[Brano di lettura]
_ _ _ _ _

Alcune ricerche scientifiche condotte in passato hanno evidenziato una stretta relazione tra le proteine infiammatorie presenti nel sangue e la perdita di densità minerale nelle donne e negli uomini in età avanzata. Partendo da questa evidenza, i ricercatori dello Ohio State University hanno voluto verificare quanto la dieta influenzasse il processo di «erosione» delle ossa e l’eventuale rischio di fratture legato all’età, attraverso l’analisi degli stili alimentari di oltre 160 mila donne arruolate nella Women’s Health Initiative, la più grande indagine statunitense mai realizzata sui disturbi delle donne in menopausa. Dai risultati è emerso che le donne che prediligevano una dieta particolarmente ricca di alimenti antinfiammatori andavano incontro una minor riduzione della densità minerale ossea nell’arco di 6 anni, inoltre questo tipo di dieta abbatteva del 50% il rischio di fratture nelle donne fino ai 63 anni. «Questo suggerisce che nelle donne in età più avanzata, una dieta salutare può impattare fortemente sulla salute delle ossa» scrivono i ricercatori.

Gli alimenti da preferire o evitare

Ma quali sono gli alimenti che hanno proprietà antinfiammatorie o che, al contrario, stimolano i processi infiammatori dell’organismo? Nello studio attuale i ricercatori hanno analizzato gli stili alimentari sulla base del Dietary Infiammatory Index, che analizza la proprietà infiammatorie dei diversi cibi a seconda dei nutrienti che li compongono. A livello di singoli nutrienti, quelli dotati di maggiori proprietà antinfiammatorie sono magnesio, beta-carotene e quercetina. Quindi ben vengano tutti i cibi ricchi di questi nutrienti. Guardando agli alimenti nel loro complesso, invece, i migliori sono il pesce – specialmente le varietà ricche di omega-3 come salmone e sgombro – le verdure specialmente a foglia larga come spinaci, verza e lattuga, cereali integrali e la frutta, in particolar modo banane, noci e frutti di bosco. Ottimo anche l’impatto di spezie come curcuma, zenzero e zafferano. Da limitare, al contrario, sono gli alimenti più ricchi grassi e zuccheri, come i dolci, la carne rossa e le fritture, assieme alle bevande zuccherate e alle bibite.

_ _ _ _ _

[Estratti del dataset]
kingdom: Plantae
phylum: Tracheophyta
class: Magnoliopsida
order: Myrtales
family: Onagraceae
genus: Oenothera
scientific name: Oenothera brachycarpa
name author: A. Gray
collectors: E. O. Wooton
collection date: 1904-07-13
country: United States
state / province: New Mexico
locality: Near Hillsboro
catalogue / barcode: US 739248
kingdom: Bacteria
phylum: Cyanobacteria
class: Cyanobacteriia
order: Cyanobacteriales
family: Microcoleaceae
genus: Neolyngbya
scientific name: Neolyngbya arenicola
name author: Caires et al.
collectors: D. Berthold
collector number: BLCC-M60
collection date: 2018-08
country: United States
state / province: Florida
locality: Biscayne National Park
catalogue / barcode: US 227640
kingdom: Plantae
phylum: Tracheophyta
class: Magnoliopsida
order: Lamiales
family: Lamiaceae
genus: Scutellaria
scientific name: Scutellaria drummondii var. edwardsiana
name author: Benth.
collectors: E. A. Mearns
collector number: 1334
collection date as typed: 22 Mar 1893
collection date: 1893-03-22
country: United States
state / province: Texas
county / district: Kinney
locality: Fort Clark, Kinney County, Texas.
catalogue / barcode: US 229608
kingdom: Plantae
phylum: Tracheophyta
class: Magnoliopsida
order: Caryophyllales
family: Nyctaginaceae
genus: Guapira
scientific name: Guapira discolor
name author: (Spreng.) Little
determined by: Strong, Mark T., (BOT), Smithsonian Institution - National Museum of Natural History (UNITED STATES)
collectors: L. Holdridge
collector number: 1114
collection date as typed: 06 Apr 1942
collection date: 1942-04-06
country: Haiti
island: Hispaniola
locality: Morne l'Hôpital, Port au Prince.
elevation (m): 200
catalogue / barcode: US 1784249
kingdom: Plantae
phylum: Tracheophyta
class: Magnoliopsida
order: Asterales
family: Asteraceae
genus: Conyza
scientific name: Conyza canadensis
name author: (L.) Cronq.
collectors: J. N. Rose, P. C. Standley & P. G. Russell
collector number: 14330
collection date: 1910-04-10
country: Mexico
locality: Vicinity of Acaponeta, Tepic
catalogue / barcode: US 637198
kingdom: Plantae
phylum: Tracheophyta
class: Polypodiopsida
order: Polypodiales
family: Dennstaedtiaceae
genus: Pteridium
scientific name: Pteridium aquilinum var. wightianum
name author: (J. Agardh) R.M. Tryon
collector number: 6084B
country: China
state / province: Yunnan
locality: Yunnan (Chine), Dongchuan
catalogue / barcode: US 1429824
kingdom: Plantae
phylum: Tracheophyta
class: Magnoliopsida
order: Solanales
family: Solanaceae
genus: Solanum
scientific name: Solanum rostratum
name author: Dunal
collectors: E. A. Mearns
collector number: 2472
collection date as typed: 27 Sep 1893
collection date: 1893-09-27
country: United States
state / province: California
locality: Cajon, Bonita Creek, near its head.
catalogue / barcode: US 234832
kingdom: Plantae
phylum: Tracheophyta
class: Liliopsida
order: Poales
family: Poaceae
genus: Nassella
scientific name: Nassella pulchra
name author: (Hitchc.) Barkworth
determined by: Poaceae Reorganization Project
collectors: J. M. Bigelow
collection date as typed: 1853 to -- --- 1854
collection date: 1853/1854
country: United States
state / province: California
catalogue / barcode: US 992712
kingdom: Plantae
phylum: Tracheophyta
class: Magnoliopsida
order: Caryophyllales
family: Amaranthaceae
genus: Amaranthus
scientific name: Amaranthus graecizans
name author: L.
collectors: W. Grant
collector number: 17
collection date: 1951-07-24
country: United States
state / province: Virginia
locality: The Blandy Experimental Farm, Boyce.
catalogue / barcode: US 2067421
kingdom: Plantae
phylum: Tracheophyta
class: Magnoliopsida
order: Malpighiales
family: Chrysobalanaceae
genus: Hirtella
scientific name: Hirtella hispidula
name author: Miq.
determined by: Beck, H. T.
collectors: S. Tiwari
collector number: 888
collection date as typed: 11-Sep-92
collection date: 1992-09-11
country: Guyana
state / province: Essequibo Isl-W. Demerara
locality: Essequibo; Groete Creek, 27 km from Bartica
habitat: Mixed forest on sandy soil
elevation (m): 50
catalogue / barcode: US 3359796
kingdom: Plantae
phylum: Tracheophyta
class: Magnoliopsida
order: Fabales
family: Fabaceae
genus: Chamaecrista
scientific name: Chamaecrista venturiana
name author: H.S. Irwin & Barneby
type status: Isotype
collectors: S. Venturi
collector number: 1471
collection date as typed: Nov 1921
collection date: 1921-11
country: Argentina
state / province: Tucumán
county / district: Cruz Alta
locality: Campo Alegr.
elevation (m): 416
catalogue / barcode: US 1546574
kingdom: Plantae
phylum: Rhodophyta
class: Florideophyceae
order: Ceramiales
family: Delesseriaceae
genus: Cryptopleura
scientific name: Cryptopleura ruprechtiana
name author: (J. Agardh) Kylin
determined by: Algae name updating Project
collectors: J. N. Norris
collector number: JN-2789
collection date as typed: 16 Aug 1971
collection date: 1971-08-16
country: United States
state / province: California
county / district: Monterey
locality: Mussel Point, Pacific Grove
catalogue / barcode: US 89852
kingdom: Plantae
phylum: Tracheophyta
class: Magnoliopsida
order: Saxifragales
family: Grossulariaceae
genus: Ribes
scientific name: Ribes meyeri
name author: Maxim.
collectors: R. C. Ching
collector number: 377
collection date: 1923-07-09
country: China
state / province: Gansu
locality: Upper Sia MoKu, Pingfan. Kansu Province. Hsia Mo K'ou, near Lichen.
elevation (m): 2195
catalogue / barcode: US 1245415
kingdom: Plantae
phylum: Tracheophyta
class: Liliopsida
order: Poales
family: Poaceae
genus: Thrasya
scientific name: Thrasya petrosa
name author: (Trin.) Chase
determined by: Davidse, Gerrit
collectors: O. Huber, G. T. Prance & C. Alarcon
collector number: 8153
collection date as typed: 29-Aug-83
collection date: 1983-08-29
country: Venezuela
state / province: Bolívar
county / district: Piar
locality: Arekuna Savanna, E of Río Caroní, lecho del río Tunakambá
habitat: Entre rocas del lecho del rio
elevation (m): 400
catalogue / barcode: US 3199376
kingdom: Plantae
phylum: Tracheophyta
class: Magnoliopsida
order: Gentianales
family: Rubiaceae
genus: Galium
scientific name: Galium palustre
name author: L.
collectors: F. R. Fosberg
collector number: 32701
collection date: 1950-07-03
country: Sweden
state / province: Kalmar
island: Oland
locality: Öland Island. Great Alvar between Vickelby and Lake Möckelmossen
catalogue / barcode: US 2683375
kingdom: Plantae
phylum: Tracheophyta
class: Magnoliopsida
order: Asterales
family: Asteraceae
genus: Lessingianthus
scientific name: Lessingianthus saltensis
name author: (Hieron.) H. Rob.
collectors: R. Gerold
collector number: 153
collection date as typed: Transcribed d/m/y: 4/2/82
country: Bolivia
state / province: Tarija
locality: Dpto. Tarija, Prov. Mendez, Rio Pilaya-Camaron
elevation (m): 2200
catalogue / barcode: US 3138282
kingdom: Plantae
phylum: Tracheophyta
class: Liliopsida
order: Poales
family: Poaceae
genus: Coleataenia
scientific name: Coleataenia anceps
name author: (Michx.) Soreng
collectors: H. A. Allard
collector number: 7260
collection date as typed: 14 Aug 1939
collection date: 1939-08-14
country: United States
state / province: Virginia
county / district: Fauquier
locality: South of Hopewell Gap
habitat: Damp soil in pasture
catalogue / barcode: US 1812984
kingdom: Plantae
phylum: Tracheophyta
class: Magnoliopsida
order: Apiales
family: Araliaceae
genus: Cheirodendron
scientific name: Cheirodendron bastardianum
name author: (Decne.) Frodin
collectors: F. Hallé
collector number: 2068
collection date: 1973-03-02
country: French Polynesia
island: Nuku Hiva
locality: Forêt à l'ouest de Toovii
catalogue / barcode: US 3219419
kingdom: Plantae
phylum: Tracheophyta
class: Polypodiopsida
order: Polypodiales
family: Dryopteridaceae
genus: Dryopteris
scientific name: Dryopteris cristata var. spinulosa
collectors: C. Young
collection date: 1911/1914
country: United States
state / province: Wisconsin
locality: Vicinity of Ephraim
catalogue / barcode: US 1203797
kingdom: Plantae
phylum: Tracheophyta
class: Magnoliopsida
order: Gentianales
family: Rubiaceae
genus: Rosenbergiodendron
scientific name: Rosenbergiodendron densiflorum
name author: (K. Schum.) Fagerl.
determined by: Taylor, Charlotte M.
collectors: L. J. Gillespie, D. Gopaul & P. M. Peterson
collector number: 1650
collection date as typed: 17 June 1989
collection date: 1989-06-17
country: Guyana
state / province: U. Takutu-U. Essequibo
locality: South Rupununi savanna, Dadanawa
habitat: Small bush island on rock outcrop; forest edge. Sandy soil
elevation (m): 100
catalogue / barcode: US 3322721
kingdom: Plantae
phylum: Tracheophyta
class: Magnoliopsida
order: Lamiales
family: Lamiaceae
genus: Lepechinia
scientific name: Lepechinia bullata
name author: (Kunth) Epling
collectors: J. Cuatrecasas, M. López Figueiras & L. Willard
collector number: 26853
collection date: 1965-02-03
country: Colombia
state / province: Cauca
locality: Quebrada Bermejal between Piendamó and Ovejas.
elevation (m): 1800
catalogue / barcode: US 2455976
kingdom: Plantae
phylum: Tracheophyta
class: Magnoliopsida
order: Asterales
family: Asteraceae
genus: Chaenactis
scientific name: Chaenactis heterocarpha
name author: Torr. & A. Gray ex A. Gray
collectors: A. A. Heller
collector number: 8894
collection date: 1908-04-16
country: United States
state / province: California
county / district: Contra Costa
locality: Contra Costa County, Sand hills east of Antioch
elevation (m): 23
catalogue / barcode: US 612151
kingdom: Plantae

_ _ _ _ _

[Consegna] Nel brano sulla dieta e la salute delle ossa, quali sono i singoli nutrienti con le maggiori proprietà antinfiammatorie?

[Esercizio svolto] Magnesio, beta-carotene e quercetina.